Like Psalm 93 and several psalms immediately after this, this song is a call to worship. The Septuagint attibutes this to David and in the New Testament Hebrews 4:7 has this as coming "through David", a term that might simply mean (suggests Kidner) "in psalms [of David]." Regardless, the joyous call to worship in this psalm, and in those around it, continue the spirit of David's worship.
Psalm 95:1-3, Come!
Come, let us sing for joy to the LORD;
let us shout aloud to the Rock of our salvation.
Let us come before him with thanksgiving
and extol him with music and song.
For the LORD is the great God,
the great King above all gods.
The song begins with an exuberant call to worship YHWH is song, shouting and, surely, dancing! According to Kidner, this psalm, from ancient Christian times, was called "Venite!", Latin for "O, Come!" This is an appropriate name for this worship song.
Says Alter, "Later Jewish tradition made this the first in a sequence of psalms chanted as a prelude to the Friday evening prayer for welcoming the Sabbath, evidently because the Sabbath was seen as a celebration of creation."
Psalm 95:4-5, The sea is His
In his hand are the depths of the earth,
and the mountain peaks belong to him.
The sea is his, for he made it,
and his hands formed the dry land.
All parts of the earth were created -- and are controlled -- by God. For the ancient Canaanite, control of the chaotic raging sea was especially impressive.

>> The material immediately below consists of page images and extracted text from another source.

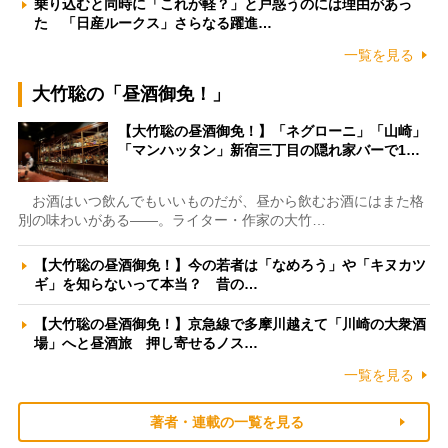
乗り込むと同時に「これが軽？」と戸惑うのには理由があっ
た 「日産ルークス」さらなる躍進…
一覧を見る
大竹聡の「昼酒御免！」
【大竹聡の昼酒御免！】「ネグローニ」「山崎」
「マンハッタン」新宿三丁目の隠れ家バーで1…
お酒はいつ飲んでもいいものだが、昼から飲むお酒にはまた格
別の味わいがある――。ライター・作家の大竹…
【大竹聡の昼酒御免！】今の若者は「なめろう」や「キヌカツ
ギ」を知らないって本当？ 昔の…
【大竹聡の昼酒御免！】京急線で多摩川越えて「川崎の大衆酒
場」へと昼酒旅 押し寄せるノス…
一覧を見る
著者・連載の一覧を見る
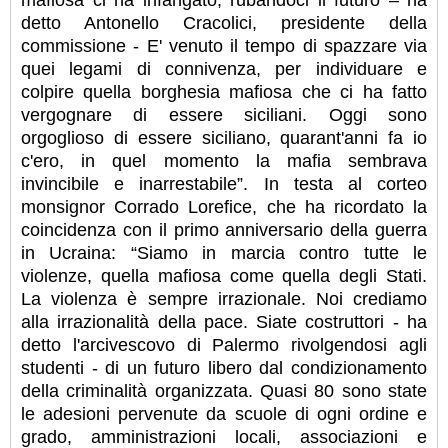
detto Antonello Cracolici, presidente della
commissione - E' venuto il tempo di spazzare via
quei legami di connivenza, per individuare e
colpire quella borghesia mafiosa che ci ha fatto
vergognare di essere siciliani. Oggi sono
orgoglioso di essere siciliano, quarant'anni fa io
c'ero, in quel momento la mafia sembrava
invincibile e inarrestabile”. In testa al corteo
monsignor Corrado Lorefice, che ha ricordato la
coincidenza con il primo anniversario della guerra
in Ucraina: “Siamo in marcia contro tutte le
violenze, quella mafiosa come quella degli Stati.
La violenza è sempre irrazionale. Noi crediamo
alla irrazionalità della pace. Siate costruttori - ha
detto l'arcivescovo di Palermo rivolgendosi agli
studenti - di un futuro libero dal condizionamento
della criminalità organizzata. Quasi 80 sono state
le adesioni pervenute da scuole di ogni ordine e
grado, amministrazioni locali, associazioni e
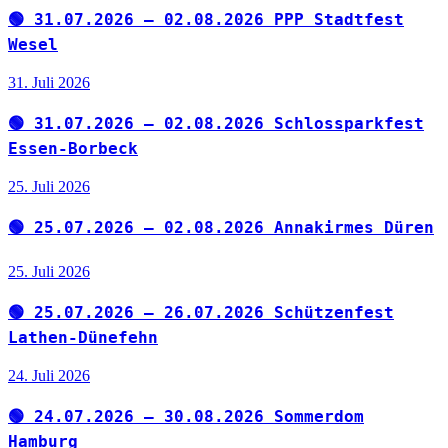
🟢 31.07.2026 – 02.08.2026 PPP Stadtfest
Wesel
31. Juli 2026
🟢 31.07.2026 – 02.08.2026 Schlossparkfest
Essen-Borbeck
25. Juli 2026
🟢 25.07.2026 – 02.08.2026 Annakirmes Düren
25. Juli 2026
🟢 25.07.2026 – 26.07.2026 Schützenfest
Lathen-Dünefehn
24. Juli 2026
🟢 24.07.2026 – 30.08.2026 Sommerdom
Hamburg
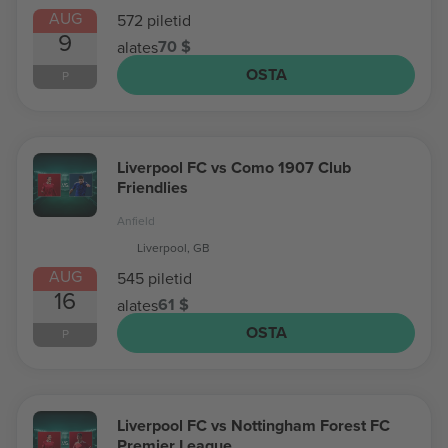
AUG
572 piletid
9
70 $
alates
OSTA
P
Liverpool FC vs Como 1907 Club
Friendlies
Anfield
Liverpool, GB
AUG
545 piletid
16
61 $
alates
OSTA
P
Liverpool FC vs Nottingham Forest FC
Premier League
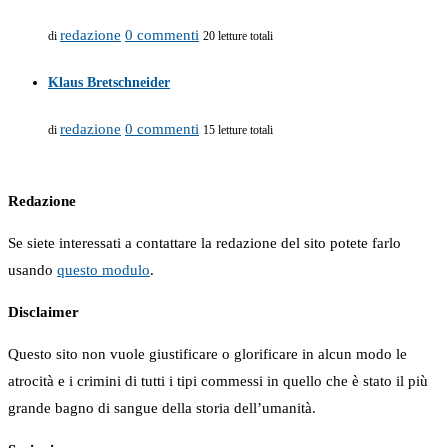
redazione
0 commenti
di
20 letture totali
Klaus Bretschneider
redazione
0 commenti
di
15 letture totali
Redazione
Se siete interessati a contattare la redazione del sito potete farlo
usando
questo modulo
.
Disclaimer
Questo sito non vuole giustificare o glorificare in alcun modo le
atrocità e i crimini di tutti i tipi commessi in quello che è stato il più
grande bagno di sangue della storia dell’umanità.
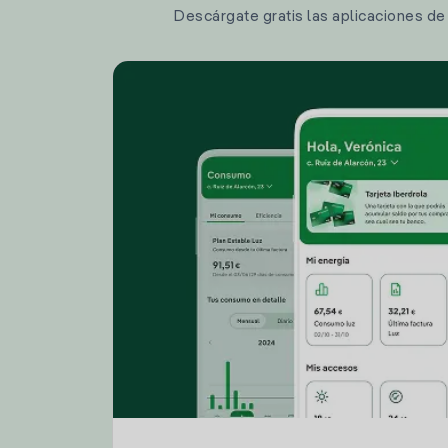
Descárgate gratis las aplicaciones de I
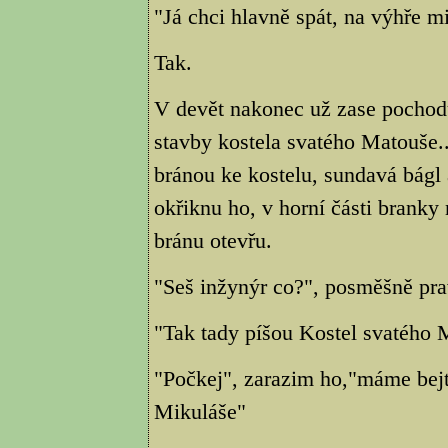
"Já chci hlavně spát, na výhře mi
Tak.
V devět nakonec už zase pochod
stavby kostela svatého Matouše..
bránou ke kostelu, sundavá bágl a
okřiknu ho, v horní části bran
bránu otevřu.
"Seš inžynýr co?", posměšně prav
"Tak tady píšou Kostel svatého M
"Počkej", zarazim ho,"máme bejt
Mikuláše"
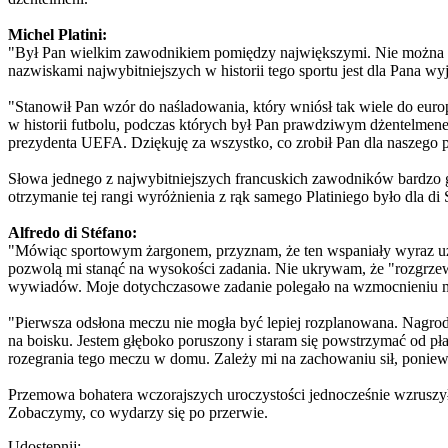
Michel Platini:
"Był Pan wielkim zawodnikiem pomiędzy największymi. Nie można zob
nazwiskami najwybitniejszych w historii tego sportu jest dla Pana 
"Stanowił Pan wzór do naśladowania, który wniósł tak wiele do euro
w historii futbolu, podczas których był Pan prawdziwym dżentelmene
prezydenta UEFA. Dziękuję za wszystko, co zrobił Pan dla naszego p
Słowa jednego z najwybitniejszych francuskich zawodników bardzo g
otrzymanie tej rangi wyróżnienia z rąk samego Platiniego było dla 
Alfredo di Stéfano:
"Mówiąc sportowym żargonem, przyznam, że ten wspaniały wyraz uzn
pozwolą mi stanąć na wysokości zadania. Nie ukrywam, że "rozgrzewał
wywiadów. Moje dotychczasowe zadanie polegało na wzmocnieniu moi
"Pierwsza odsłona meczu nie mogła być lepiej rozplanowana. Nagroda
na boisku. Jestem głęboko poruszony i staram się powstrzymać od pł
rozegrania tego meczu w domu. Zależy mi na zachowaniu sił, ponie
Przemowa bohatera wczorajszych uroczystości jednocześnie wzruszyła
Zobaczymy, co wydarzy się po przerwie.
Udostępnij:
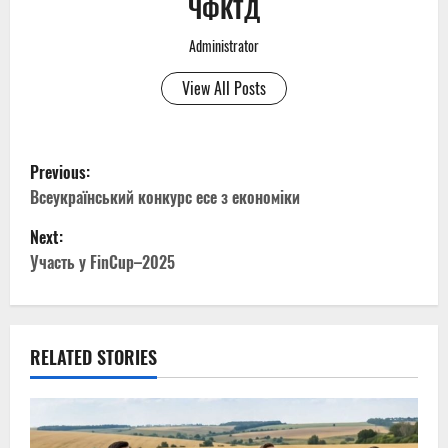
ЧФКТД
Administrator
View All Posts
P
Previous:
o
Всеукраїнський конкурс есе з економіки
Next:
s
Участь у FinCup–2025
t
n
RELATED STORIES
a
v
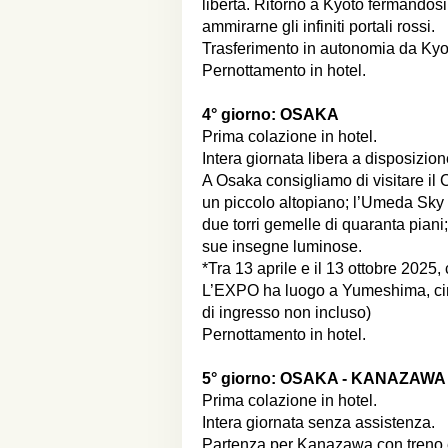
libertà. Ritorno a Kyoto fermandosi 
ammirarne gli infiniti portali rossi.
Trasferimento in autonomia da Kyoto
Pernottamento in hotel.
4° giorno:
OSAKA
Prima colazione in hotel.
Intera giornata libera a disposizion
A Osaka consigliamo di visitare il 
un piccolo altopiano; l’Umeda Sky B
due torri gemelle di quaranta piani;
sue insegne luminose.
*Tra 13 aprile e il 13 ottobre 202
L’EXPO ha luogo a Yumeshima, circ
di ingresso non incluso)
Pernottamento in hotel.
5° giorno:
OSAKA - KANAZAWA
Prima colazione in hotel.
Intera giornata senza assistenza.
Partenza per Kanazawa con treno es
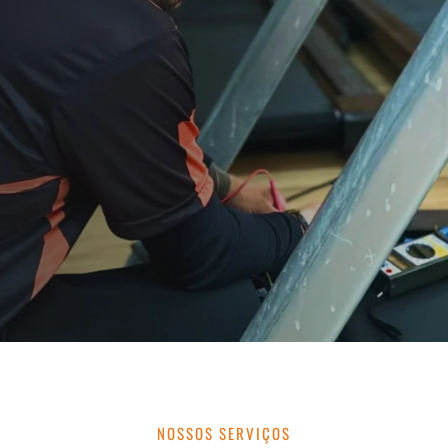
NOSSOS SERVIÇOS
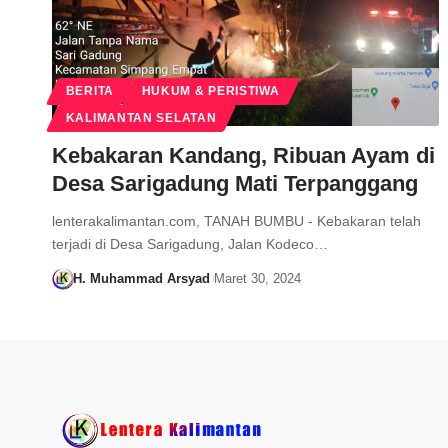
BERITA
HUKUM & PERISTIWA
KALIMANTAN SELATAN
Kebakaran Kandang, Ribuan Ayam di
Desa Sarigadung Mati Terpanggang
lenterakalimantan.com, TANAH BUMBU - Kebakaran telah
terjadi di Desa Sarigadung, Jalan Kodeco…
H. Muhammad Arsyad
Maret 30, 2024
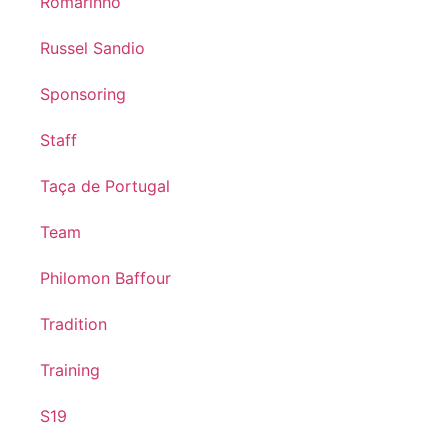
Romarinho
Russel Sandio
Sponsoring
Staff
Taça de Portugal
Team
Philomon Baffour
Tradition
Training
S19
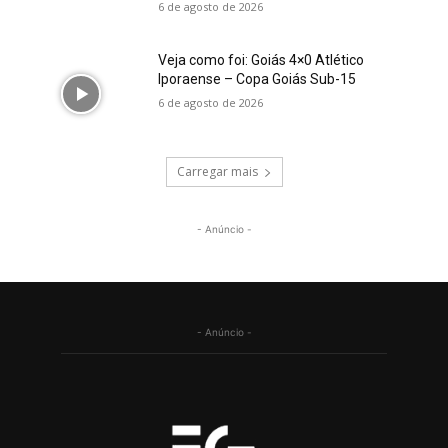
6 de agosto de 2026
Veja como foi: Goiás 4×0 Atlético
Iporaense – Copa Goiás Sub-15
6 de agosto de 2026
Carregar mais
- Anúncio -
- Anúncio -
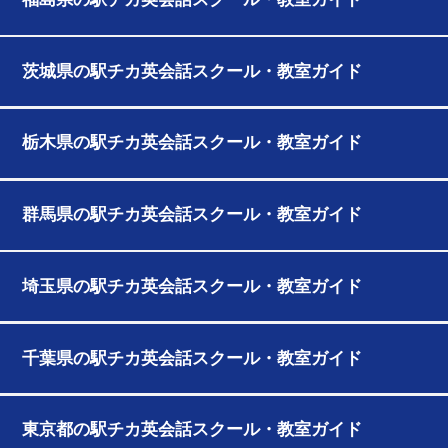
茨城県の駅チカ英会話スクール・教室ガイド
栃木県の駅チカ英会話スクール・教室ガイド
群馬県の駅チカ英会話スクール・教室ガイド
埼玉県の駅チカ英会話スクール・教室ガイド
千葉県の駅チカ英会話スクール・教室ガイド
東京都の駅チカ英会話スクール・教室ガイド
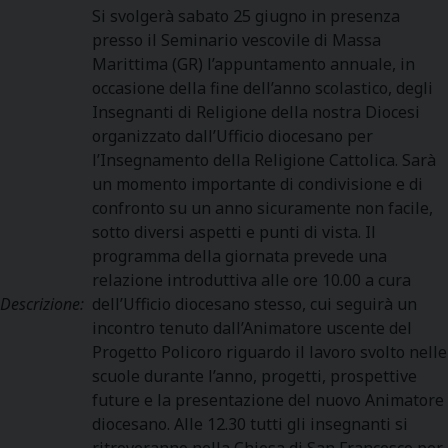
Si svolgerà sabato 25 giugno in presenza
presso il Seminario vescovile di Massa
Marittima (GR) l’appuntamento annuale, in
occasione della fine dell’anno scolastico, degli
Insegnanti di Religione della nostra Diocesi
organizzato dall’Ufficio diocesano per
l’Insegnamento della Religione Cattolica. Sarà
un momento importante di condivisione e di
confronto su un anno sicuramente non facile,
sotto diversi aspetti e punti di vista. Il
programma della giornata prevede una
relazione introduttiva alle ore 10.00 a cura
Descrizione:
dell’Ufficio diocesano stesso, cui seguirà un
incontro tenuto dall’Animatore uscente del
Progetto Policoro riguardo il lavoro svolto nelle
scuole durante l’anno, progetti, prospettive
future e la presentazione del nuovo Animatore
diocesano. Alle 12.30 tutti gli insegnanti si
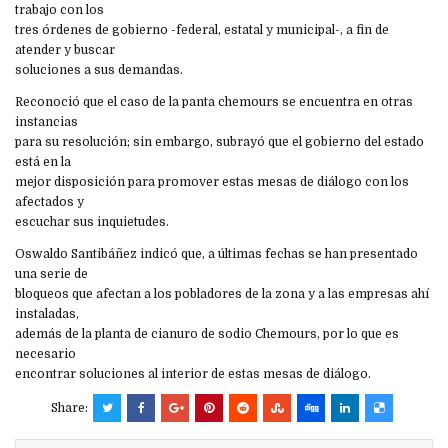
trabajo con los
tres órdenes de gobierno -federal, estatal y municipal-, a fin de
atender y buscar
soluciones a sus demandas.
Reconoció que el caso de la panta chemours se encuentra en otras
instancias
para su resolución; sin embargo, subrayó que el gobierno del estado
está en la
mejor disposición para promover estas mesas de diálogo con los
afectados y
escuchar sus inquietudes.
Oswaldo Santibáñez indicó que, a últimas fechas se han presentado
una serie de
bloqueos que afectan a los pobladores de la zona y a las empresas ahí
instaladas,
además de la planta de cianuro de sodio Chemours, por lo que es
necesario
encontrar soluciones al interior de estas mesas de diálogo.
Share:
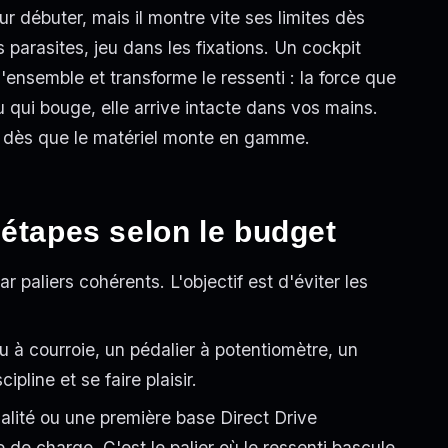
ur débuter, mais il montre vite ses limites dès
 parasites, jeu dans les fixations. Un cockpit
 l'ensemble et transforme le ressenti : la force que
 qui bouge, elle arrive intacte dans vos mains.
r dès que le matériel monte en gamme.
 étapes selon le budget
 paliers cohérents. L'objectif est d'éviter les
 à courroie, un pédalier à potentiomètre, un
ipline et se faire plaisir.
alité ou une première base Direct Drive
 de charge. C'est le palier où le ressenti bascule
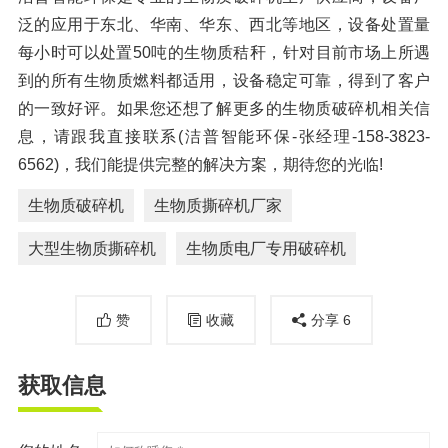
泛的应用于东北、华南、华东、西北等地区，设备处置量
每小时可以处置50吨的生物质秸秆，针对目前市场上所遇
到的所有生物质燃料都适用，设备稳定可靠，得到了客户
的一致好评。如果您还想了解更多的生物质破碎机相关信
息，请跟我直接联系(洁普智能环保-张经理-158-3823-
6562)，我们能提供完整的解决方案，期待您的光临!
生物质破碎机
生物质撕碎机厂家
大型生物质撕碎机
生物质电厂专用破碎机
赞
收藏
分享
6
获取信息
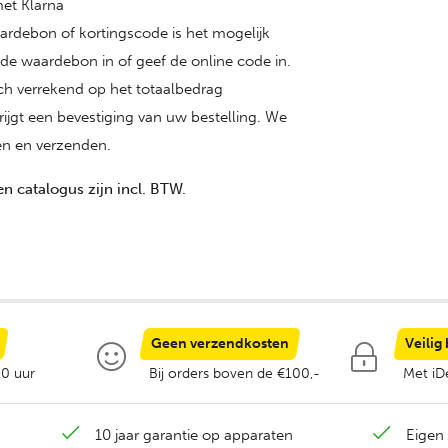
met Klarna
aardebon of kortingscode is het mogelijk
 de waardebon in of geef de online code in.
ch verrekend op het totaalbedrag
krijgt een bevestiging van uw bestelling. We
en en verzenden.
en catalogus zijn incl. BTW.
Geen verzendkosten
Veilig
00 uur
Bij orders boven de €100,-
Met iDe
10 jaar garantie op apparaten
Eigen 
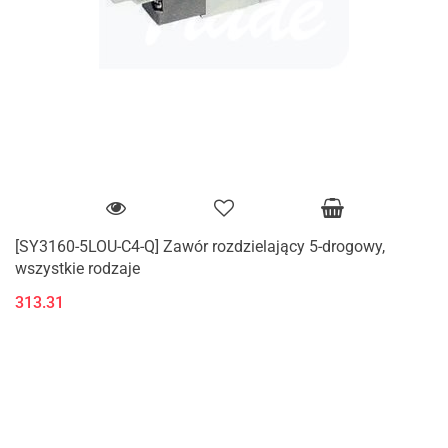
[SY3160-5LOU-C4-Q] Zawór rozdzielający 5-drogowy,
wszystkie rodzaje
313.31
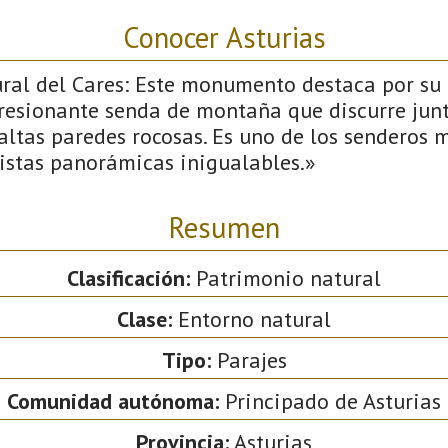
Conocer Asturias
l del Cares: Este monumento destaca por su 
presionante senda de montaña que discurre junt
altas paredes rocosas. Es uno de los senderos 
vistas panorámicas inigualables.»
Resumen
Clasificación:
Patrimonio natural
Clase:
Entorno natural
Tipo:
Parajes
Comunidad autónoma:
Principado de Asturias
Provincia:
Asturias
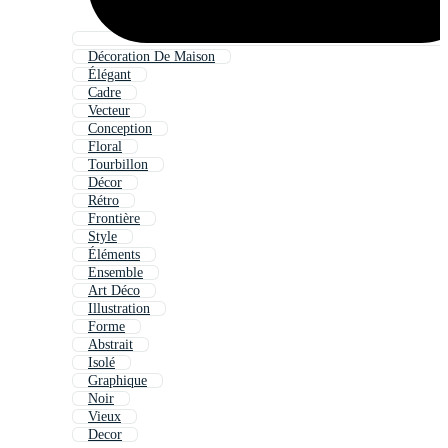
Décoration De Maison
Élégant
Cadre
Vecteur
Conception
Floral
Tourbillon
Décor
Rétro
Frontière
Style
Éléments
Ensemble
Art Déco
Illustration
Forme
Abstrait
Isolé
Graphique
Noir
Vieux
Decor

Psalm 95:6-7a, Kneel, bow down
Come, let us bow down in worship,
let us kneel before theLORD our Maker;
for he is our God and we are the people of his pasture,
the flock under his care.
As Kidner points out, this is a call to prostrate oneself before YHWH, to be deliberately humble and subservient in his presence.
Psalm 95:7b-11, Remember Meribah and Massah!
Today, if you hear his voice,
do not harden your hearts as you did at Meribah,
as you did that day at Massah in the desert,
where your fathers tested and tried me,
though they had seen what I did.
For forty years I was angry with that generation;
I said,"They are a people whose hearts go astray,
and they have not known my ways."
So I declared on oath in my anger, "They shall never enter my rest."
That ancient rebellion helped keep Israel out of the Rest offered by the land of Canaan. In the New Testament, this passage is extensively quoted in the letter to the Hebrews (Hebrews 3:7-15.) There the author warns his readers that just as the Israelites were denied the Rest of the Promised Land, the Jews of the first century were warned against turning away from the Rest offered by the Messiah, Yeshuah. That argument, learning heavily on Psalm 95, continues in Hebrews 4.
This is a "close companion", says Kidner, to Psalm 81, which also rings with shouts of joy at an ordained feast (the Feast of Tabernacles?) Kidner suggests that this song too was sung at the Feast of Tabernacles.
This is a "close companion", says Kidner, to Psalm 81, which also rings with shouts of joy at an ordained feast (the Feast of Tabernacles?) Kidner suggests that this song too was sung at the Feast of Tabernacles.